> Matériel de l'exercice:
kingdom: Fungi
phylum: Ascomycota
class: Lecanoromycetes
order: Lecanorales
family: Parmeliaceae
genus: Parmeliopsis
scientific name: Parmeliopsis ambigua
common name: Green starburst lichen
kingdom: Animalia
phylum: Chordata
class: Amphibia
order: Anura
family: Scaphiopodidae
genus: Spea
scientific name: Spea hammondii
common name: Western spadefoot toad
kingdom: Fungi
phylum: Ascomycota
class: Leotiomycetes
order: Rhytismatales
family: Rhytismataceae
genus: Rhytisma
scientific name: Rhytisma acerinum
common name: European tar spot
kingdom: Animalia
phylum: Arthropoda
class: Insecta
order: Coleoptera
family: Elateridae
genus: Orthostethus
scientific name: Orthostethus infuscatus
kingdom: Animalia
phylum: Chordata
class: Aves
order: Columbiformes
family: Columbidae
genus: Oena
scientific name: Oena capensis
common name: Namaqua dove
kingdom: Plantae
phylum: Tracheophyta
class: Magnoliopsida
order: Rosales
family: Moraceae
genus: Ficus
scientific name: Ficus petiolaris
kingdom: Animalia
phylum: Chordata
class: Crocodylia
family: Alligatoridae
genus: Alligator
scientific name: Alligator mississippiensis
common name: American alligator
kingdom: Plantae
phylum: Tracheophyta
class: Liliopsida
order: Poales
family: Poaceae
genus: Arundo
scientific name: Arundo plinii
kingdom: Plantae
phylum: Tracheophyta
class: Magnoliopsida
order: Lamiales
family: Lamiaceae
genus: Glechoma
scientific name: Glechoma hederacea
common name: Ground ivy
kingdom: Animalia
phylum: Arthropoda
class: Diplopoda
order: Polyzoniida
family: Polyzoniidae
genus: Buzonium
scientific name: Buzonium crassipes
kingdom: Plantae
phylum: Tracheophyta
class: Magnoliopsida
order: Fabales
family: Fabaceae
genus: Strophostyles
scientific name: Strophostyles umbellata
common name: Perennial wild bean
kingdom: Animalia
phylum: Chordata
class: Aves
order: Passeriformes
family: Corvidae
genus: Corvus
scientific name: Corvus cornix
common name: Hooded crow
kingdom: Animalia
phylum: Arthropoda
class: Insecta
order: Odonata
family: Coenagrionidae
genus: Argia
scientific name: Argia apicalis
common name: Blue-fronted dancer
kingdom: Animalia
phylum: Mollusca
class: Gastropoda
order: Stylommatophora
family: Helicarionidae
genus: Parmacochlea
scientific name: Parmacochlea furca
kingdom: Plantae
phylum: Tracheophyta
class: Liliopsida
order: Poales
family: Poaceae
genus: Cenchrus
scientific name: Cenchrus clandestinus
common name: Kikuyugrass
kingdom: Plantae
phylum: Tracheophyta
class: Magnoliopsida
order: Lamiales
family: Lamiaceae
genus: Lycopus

> Consigne:
Veuillez reproduire à l'identique toutes les lignes du matériel ci-dessus, de la première à la dernière.

> Réponse rédigée:
kingdom: Fungi
phylum: Ascomycota
class: Lecanoromycetes
order: Lecanorales
family: Parmeliaceae
genus: Parmeliopsis
scientific name: Parmeliopsis ambigua
common name: Green starburst lichen
kingdom: Animalia
phylum: Chordata
class: Amphibia
order: Anura
family: Scaphiopodidae
genus: Spea
scientific name: Spea hammondii
common name: Western spadefoot toad
kingdom: Fungi
phylum: Ascomycota
class: Leotiomycetes
order: Rhytismatales
family: Rhytismataceae
genus: Rhytisma
scientific name: Rhytisma acerinum
common name: European tar spot
kingdom: Animalia
phylum: Arthropoda
class: Insecta
order: Coleoptera
family: Elateridae
genus: Orthostethus
scientific name: Orthostethus infuscatus
kingdom: Animalia
phylum: Chordata
class: Aves
order: Columbiformes
family: Columbidae
genus: Oena
scientific name: Oena capensis
common name: Namaqua dove
kingdom: Plantae
phylum: Tracheophyta
class: Magnoliopsida
order: Rosales
family: Moraceae
genus: Ficus
scientific name: Ficus petiolaris
kingdom: Animalia
phylum: Chordata
class: Crocodylia
family: Alligatoridae
genus: Alligator
scientific name: Alligator mississippiensis
common name: American alligator
kingdom: Plantae
phylum: Tracheophyta
class: Liliopsida
order: Poales
family: Poaceae
genus: Arundo
scientific name: Arundo plinii
kingdom: Plantae
phylum: Tracheophyta
class: Magnoliopsida
order: Lamiales
family: Lamiaceae
genus: Glechoma
scientific name: Glechoma hederacea
common name: Ground ivy
kingdom: Animalia
phylum: Arthropoda
class: Diplopoda
order: Polyzoniida
family: Polyzoniidae
genus: Buzonium
scientific name: Buzonium crassipes
kingdom: Plantae
phylum: Tracheophyta
class: Magnoliopsida
order: Fabales
family: Fabaceae
genus: Strophostyles
scientific name: Strophostyles umbellata
common name: Perennial wild bean
kingdom: Animalia
phylum: Chordata
class: Aves
order: Passeriformes
family: Corvidae
genus: Corvus
scientific name: Corvus cornix
common name: Hooded crow
kingdom: Animalia
phylum: Arthropoda
class: Insecta
order: Odonata
family: Coenagrionidae
genus: Argia
scientific name: Argia apicalis
common name: Blue-fronted dancer
kingdom: Animalia
phylum: Mollusca
class: Gastropoda
order: Stylommatophora
family: Helicarionidae
genus: Parmacochlea
scientific name: Parmacochlea furca
kingdom: Plantae
phylum: Tracheophyta
class: Liliopsida
order: Poales
family: Poaceae
genus: Cenchrus
scientific name: Cenchrus clandestinus
common name: Kikuyugrass
kingdom: Plantae
phylum: Tracheophyta
class: Magnoliopsida
order: Lamiales
family: Lamiaceae
genus: Lycopus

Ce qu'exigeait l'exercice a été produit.